§ **Quoted passage**:
One thing that barely changed this whole time? Professional stock pickers’ tastes.

Active fund managers still favor stable growth stocks over cheap ones and are avoiding economically sensitive shares like banks and energy, just as they did during the market’s tumble in March 2020. Except for a growing aversion to industrial firms, managers’ preferences across sectors are almost identical to what they were almost 16 months ago, data compiled by Bank of America Corp. show. In fact, almost three-quarters of the same beloved stocks remain in their portfolios.

sitting out1Bloomberg

“It’s mystifying how much the world has changed in the year, but how little the average portfolio has changed,” Savita Subramanian, BofA’s head of U.S. equity and quantitative strategy, said by phone. “My sense is that the buy side looked at the last 10 plus years and thought to themselves, ‘yes, the economy is recovering off the bottom from the exogenous shock of the health scare, but we’re not necessarily off to the races.’”

A case can be made that few traders see the spread of Covid-19 as a permanent game changer. Some have called the pandemic just an interruption in a prolonged regime of subdued growth. If anything, they say, the shutdowns accelerated trends already in place, like the shift toward automation and online spending. This would explain the continued affection for internet and software shares.

§ **Data listing**:
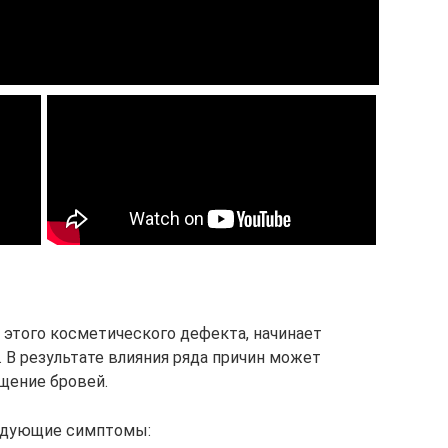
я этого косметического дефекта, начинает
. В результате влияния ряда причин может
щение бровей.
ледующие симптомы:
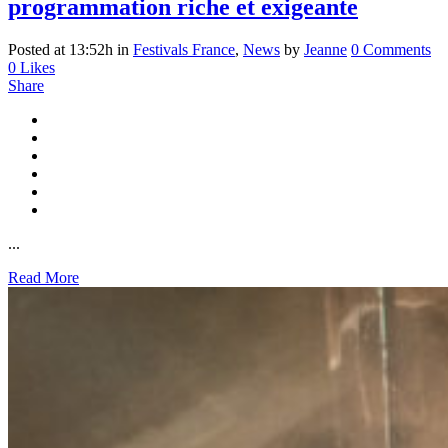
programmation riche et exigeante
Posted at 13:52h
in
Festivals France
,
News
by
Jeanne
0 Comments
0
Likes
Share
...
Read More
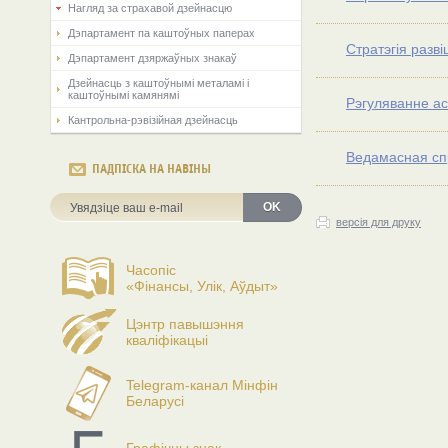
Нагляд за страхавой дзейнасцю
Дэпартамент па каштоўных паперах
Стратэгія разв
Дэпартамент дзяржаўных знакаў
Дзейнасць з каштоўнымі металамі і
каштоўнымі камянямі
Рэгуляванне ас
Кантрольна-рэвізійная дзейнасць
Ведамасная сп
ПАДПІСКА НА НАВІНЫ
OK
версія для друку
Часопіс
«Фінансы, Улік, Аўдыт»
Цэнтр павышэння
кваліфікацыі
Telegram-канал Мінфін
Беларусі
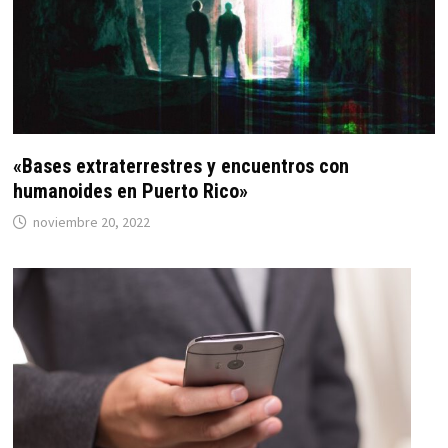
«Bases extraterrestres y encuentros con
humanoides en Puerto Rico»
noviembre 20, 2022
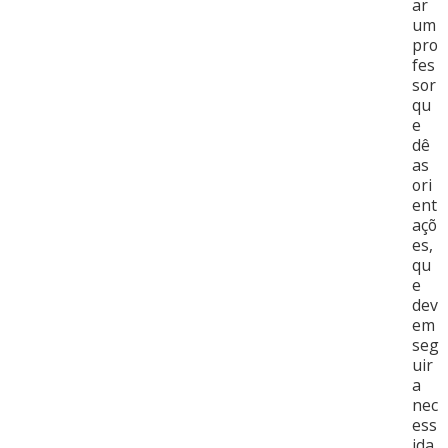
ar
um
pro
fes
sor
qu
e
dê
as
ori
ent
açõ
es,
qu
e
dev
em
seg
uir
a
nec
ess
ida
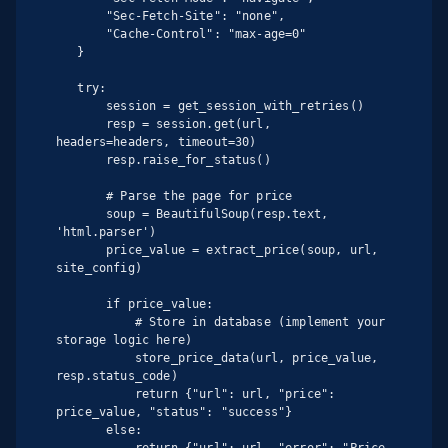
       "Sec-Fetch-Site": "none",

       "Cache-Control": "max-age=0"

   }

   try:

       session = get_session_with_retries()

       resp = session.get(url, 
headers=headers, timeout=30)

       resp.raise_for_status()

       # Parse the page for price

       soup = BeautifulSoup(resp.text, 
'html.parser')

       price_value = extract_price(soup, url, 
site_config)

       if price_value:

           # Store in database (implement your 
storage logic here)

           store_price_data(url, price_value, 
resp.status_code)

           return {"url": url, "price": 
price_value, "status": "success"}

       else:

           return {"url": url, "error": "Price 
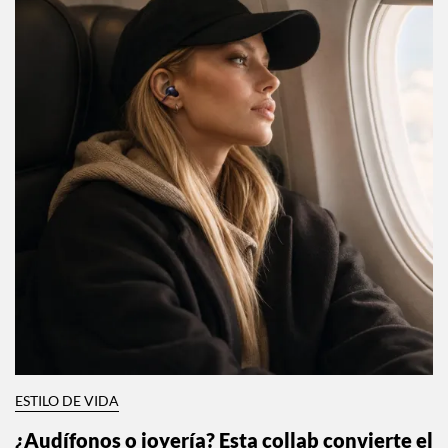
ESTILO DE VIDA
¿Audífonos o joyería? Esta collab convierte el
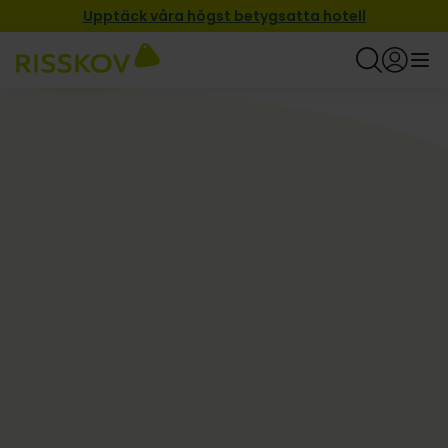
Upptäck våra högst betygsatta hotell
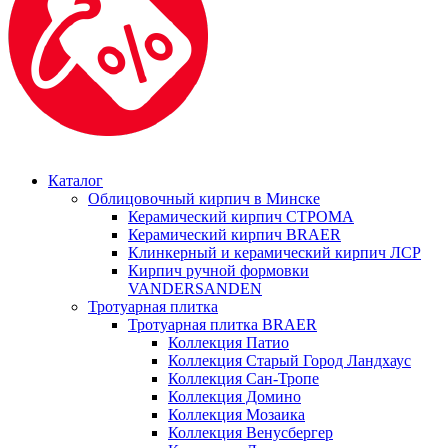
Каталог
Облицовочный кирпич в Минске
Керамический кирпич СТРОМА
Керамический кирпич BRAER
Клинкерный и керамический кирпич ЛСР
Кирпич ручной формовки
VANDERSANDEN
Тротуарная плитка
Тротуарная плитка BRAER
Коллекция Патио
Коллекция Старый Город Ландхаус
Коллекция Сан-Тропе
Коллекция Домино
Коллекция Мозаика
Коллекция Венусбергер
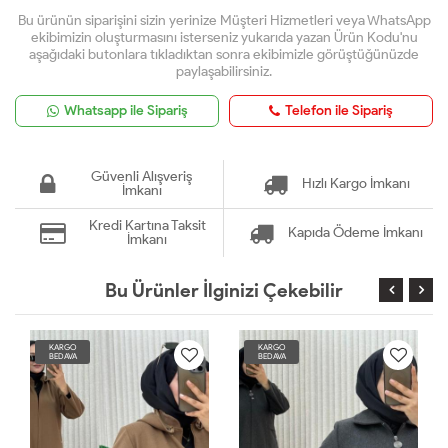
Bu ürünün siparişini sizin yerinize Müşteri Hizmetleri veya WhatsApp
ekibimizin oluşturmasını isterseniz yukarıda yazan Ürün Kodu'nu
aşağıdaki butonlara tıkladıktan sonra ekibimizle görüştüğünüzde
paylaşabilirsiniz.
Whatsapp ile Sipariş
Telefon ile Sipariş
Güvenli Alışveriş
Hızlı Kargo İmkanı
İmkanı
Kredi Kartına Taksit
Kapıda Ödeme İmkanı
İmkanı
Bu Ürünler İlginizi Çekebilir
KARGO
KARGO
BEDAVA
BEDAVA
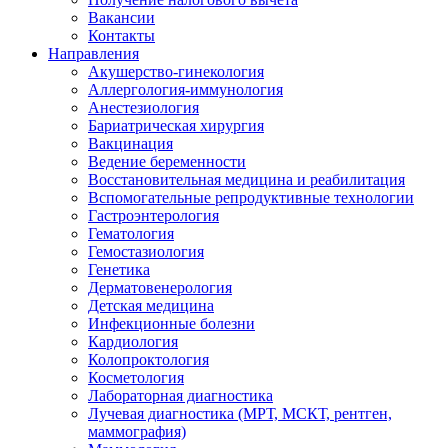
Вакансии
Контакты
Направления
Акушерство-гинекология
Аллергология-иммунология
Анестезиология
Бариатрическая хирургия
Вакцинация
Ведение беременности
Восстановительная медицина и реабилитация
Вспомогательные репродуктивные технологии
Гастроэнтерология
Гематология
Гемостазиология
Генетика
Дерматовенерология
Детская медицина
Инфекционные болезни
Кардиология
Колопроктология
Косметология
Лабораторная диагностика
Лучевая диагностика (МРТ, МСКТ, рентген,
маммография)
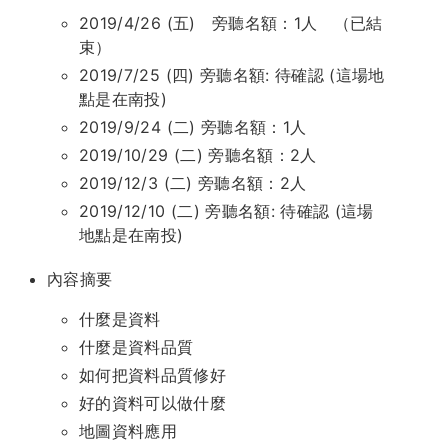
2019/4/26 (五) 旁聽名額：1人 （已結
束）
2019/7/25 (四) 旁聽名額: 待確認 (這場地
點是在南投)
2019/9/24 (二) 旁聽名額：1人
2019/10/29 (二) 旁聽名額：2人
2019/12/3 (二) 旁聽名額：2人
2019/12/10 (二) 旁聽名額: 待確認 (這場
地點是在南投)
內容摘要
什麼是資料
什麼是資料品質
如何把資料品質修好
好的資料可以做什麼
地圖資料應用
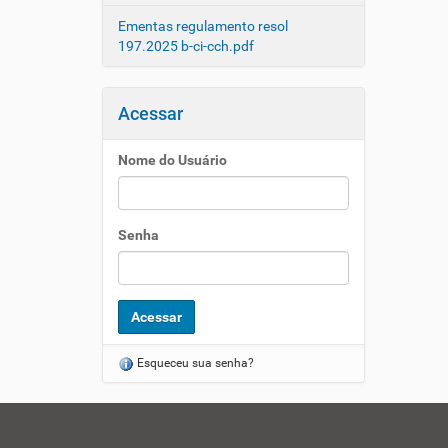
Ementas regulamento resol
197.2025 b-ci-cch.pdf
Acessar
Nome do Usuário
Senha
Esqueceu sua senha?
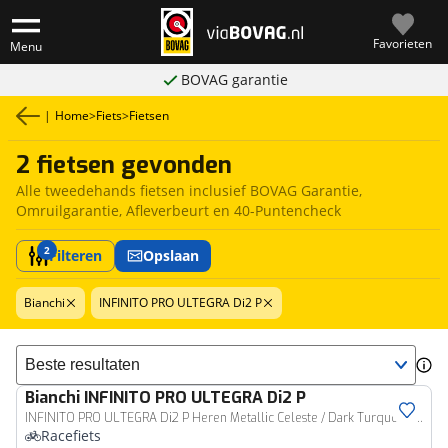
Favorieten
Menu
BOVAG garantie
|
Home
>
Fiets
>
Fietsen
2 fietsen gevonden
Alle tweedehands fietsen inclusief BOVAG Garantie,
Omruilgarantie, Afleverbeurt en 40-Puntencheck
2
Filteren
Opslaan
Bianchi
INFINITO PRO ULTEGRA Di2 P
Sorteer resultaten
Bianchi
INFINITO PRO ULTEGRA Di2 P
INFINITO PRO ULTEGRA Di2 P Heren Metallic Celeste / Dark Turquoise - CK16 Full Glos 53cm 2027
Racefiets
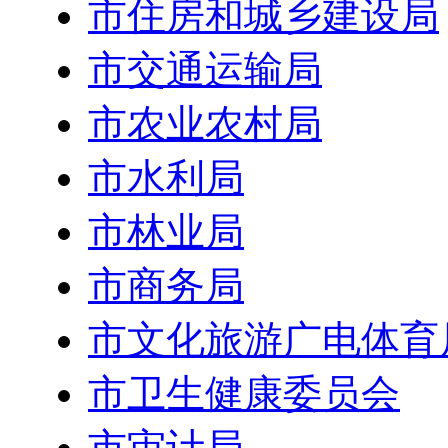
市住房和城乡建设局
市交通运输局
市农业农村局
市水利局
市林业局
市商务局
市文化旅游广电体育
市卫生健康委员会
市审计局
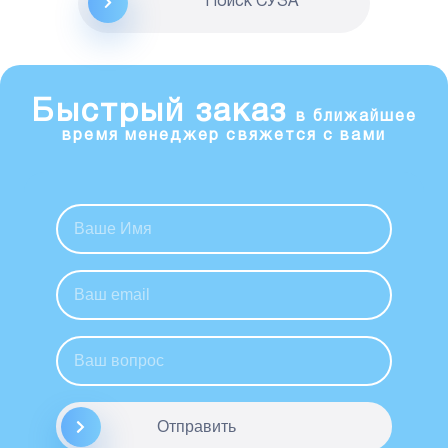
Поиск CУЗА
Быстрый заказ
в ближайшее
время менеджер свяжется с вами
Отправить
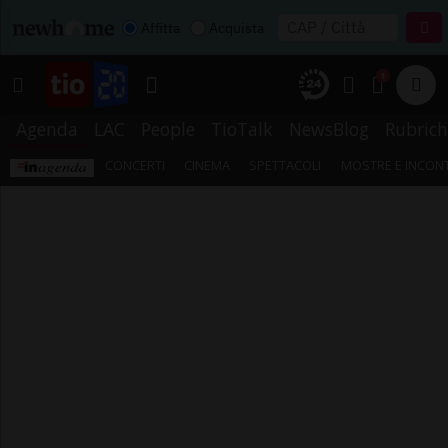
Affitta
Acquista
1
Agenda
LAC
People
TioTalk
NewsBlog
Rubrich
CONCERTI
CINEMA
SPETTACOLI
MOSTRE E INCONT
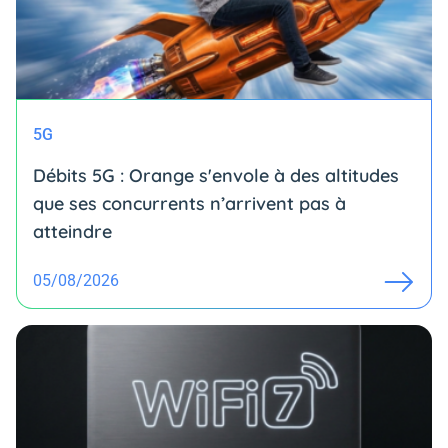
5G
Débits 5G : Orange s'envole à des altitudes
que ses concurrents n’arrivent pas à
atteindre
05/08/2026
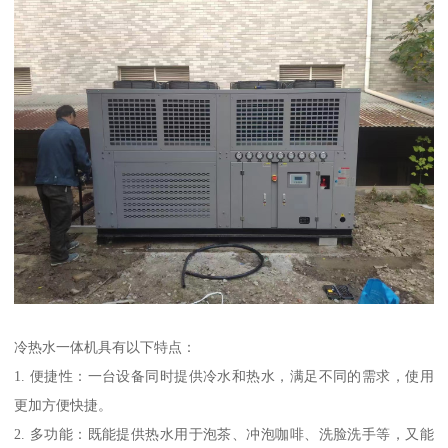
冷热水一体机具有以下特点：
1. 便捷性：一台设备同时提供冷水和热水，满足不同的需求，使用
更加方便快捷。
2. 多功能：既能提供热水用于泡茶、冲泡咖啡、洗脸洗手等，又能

§ **Required action A**:
Answer these questions from the article on fund managers' stock preferences:
(i) Which economically sensitive shares are active fund managers avoiding?
(ii) What is Savita Subramanian's position at BofA?
(iii) Which trends do some say the shutdowns accelerated?
§ **Required action B**:
Please repeat everything from "Active fund managers" down to "in their portfolios." in the article on fund managers' stock preferences.
§ **Required action C**:
Go on with the article about fund managers' stock preferences from where it stops.
The material comes from a different source than the article.

§ **Response area A**:
(i) Banks and energy.
(ii) Head of U.S. equity and quantitative strategy.
(iii) The shift toward automation and online spending.

§ **Response area B**:
Active fund managers still favor stable growth stocks over cheap ones and are avoiding economically sensitive shares like banks and energy, just as they did during the market’s tumble in March 2020. Except for a growing aversion to industrial firms, managers’ preferences across sectors are almost identical to what they were almost 16 months ago, data compiled by Bank of America Corp. show. In fact, almost three-quarters of the same beloved stocks remain in their portfolios.

§ **Response area C**:
Earlier this year, hedge funds — those that make both bullish and bearish equity bets — boosted their exposure to cyclical shares that benefit from an economic expansion, but have pared those bets more recently. As a result, their cyclical positioning fell toward levels seen in the aftermath of the pandemic crash.

At long-only funds, while their relative cyclical exposure has risen to 17% from 11% in March 2020, it represents a bullish tilt that BofA calls “minimal.”

he cautious stance is understandable. Value stocks, a class dominated by cyclicals, trailed growth in 11 of the last 12 years. But recency bias can be dangerous.

Marko Kolanovic, the chief global market strategist at JPMorgan Chase & Co. warned in May that money managers who have spent the bulk of their careers profiting from deflationary trends need to quickly switch gears or risk an “inflation shock” to their portfolios.

Giorgio Caputo, senior fund manager at J O Hambro Capital Management, agrees. Massive public spending on infrastructure and the willingness by the Federal Reserve to allow the economy to run hot could mean more industrial-led growth, he notes.

“Many managers are probably still waiting for definite proof that the next decade’s growth could be more cyclical,” Caputo said. “The risk for many investors is that they may be caught flat-footed.”

sitting out2Bloomberg

Theoretically, this should be a good time for stock picking, with the pandemic revealing strong and weak companies. Yet fund managers largely stood still. Their median turnover, or the proportion of shares bought and sold as a percentage of their assets, last year fell to a decade low and has stayed below 40%. For context, turnover peaked at 56% in 2012, according to BofA data.

One possible reason for hesitancy is that Covid isn’t finished. While the economy is roaring back, buttressed by unprecedented stimulus, the spread of a coronavirus variant is clouding the outlook. The uncertainty has prompted frequent, violent stock rotations.

Timing these rotations isn’t easy and getting it wrong can be hazardous. Consider technology, an industry that was the market darling during the initial stage of the pandemic. It lost some luster as vaccines were rolled out, but now is back in favor amid a growth scare punctuated by a drop in 10-year Treasury yields.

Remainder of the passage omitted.